The original Pharcyde lineup cleaved in half around Y2K, the inferior of the splinter sects — Bootie Brown and Imani Wilcox — somehow retaining the trademark. Not that they did anything with it: they disappeared after a single, derided indie effort in 2004, re-emerging only for anniversary-tour cash grabs. For a while there were competing Pharcyde tours, Fatlip and Slimkid3 performing with affiliates J-Swift and L.A. Jay as Bizarre Ride. I saw that lineup play the Howard Theater in 2013. They ran their debut album from front to back, “Quinton’s on his Way” through “Jiggaboo Time,” spotlighting all the weird little corners of that remarkable record. It was a blast.
Since the SummerStage show was billed as The Pharcyde, I figured we were getting the Bootie/Imani version, and the internet didn’t offer much evidence to the contrary. So you can imagine my surprise when, at quarter to eight, Fatlip emerged front and center, flanked by Slimkid on his left and Imani on his right. The trio was in top form, a kinetic web of stage energy — just watching Imani dance from fifty yards away made my knees hurt. Fatlip is a star, and better yet, a self-aware one: he curtailed his graphic verse in “4 Better or 4 Worse,” imploring the audience not to “cancel” him for lyrics recorded during the first Bush presidency.
That (satirical) verse notwithstanding, it’s hard to imagine a rap act better suited for a park jam in 2024. Watching the Bed-Stuy crowd — young and old, native and transplant — sway to Bizarre Ride’s party cuts and Labcabincalifornia’s singalongs, it occurred to me the Pharcyde would not have drawn such a congregation in their prime. Californian in origin and flavor, they never had a Top 40 hit or platinum-selling album; they were self-styled nerds, wary of cops and bullies. Had they brought their flower-power act to Von King in 1995, I suspect they would’ve been booed or worse.
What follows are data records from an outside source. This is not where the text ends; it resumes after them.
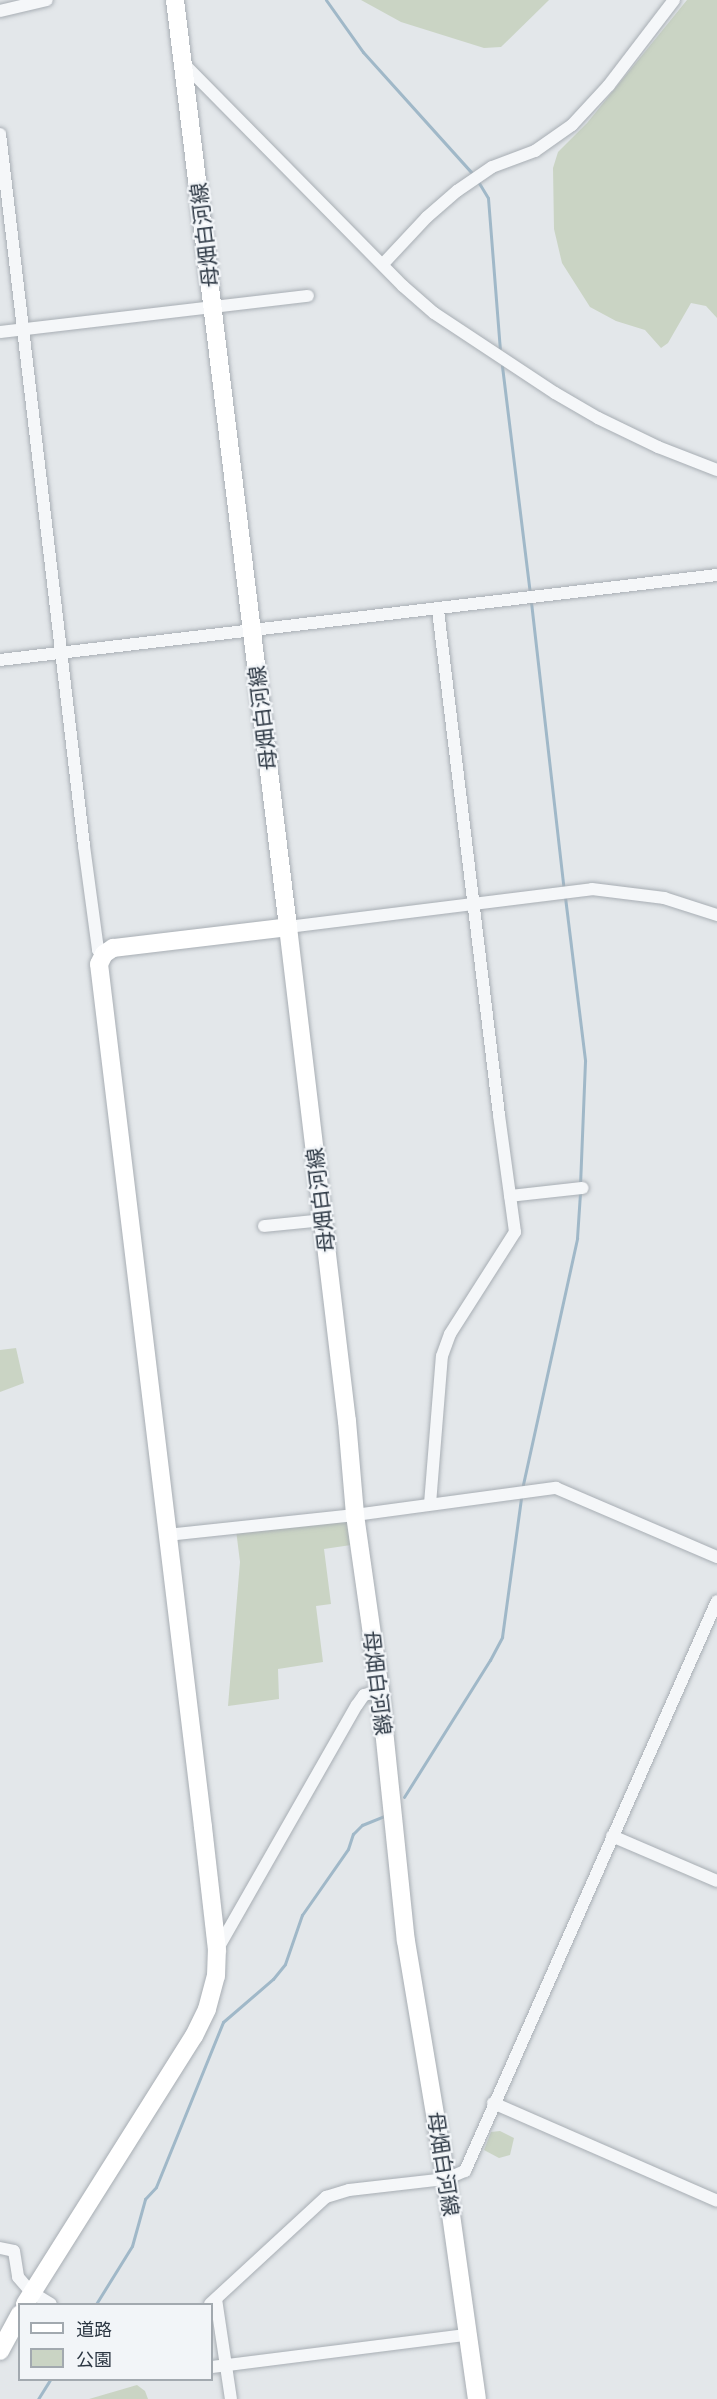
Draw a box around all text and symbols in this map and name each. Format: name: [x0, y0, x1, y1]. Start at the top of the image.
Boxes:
street label: 母畑白河線: [186, 181, 224, 289]
street label: 母畑白河線: [244, 664, 282, 772]
street label: 母畑白河線: [302, 1146, 340, 1254]
street label: 母畑白河線: [358, 1629, 396, 1737]
street label: 母畑白河線: [422, 2110, 464, 2218]
legend: [18, 2303, 213, 2381]
text: 道路: [76, 2319, 112, 2340]
text: 公園: [76, 2349, 112, 2370]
Last summer, waiting for the walk signal at the corner of East 2nd and Avenue A, I found myself standing beside a pair of twelve-year-old boys rapping “Ya Mama” at each other. It was a little rip in the space-time continuum; we’d done the same thing on the bus twenty years earlier, as had countless middle-school miscreants a decade before that. These ingots have embedded themselves, improbably, in a certain American psyche. “There she goes again, the dopest Ethiopian”: an exclamation of unbridled lust, objectifying and exoticizing, and yet it’s none of those things. It’s a lament of self-hatred, a resigned Charlie Brown sigh at the futility of it all. Call it progress — the internet, which is to say history, has been kind to the Pharcyde.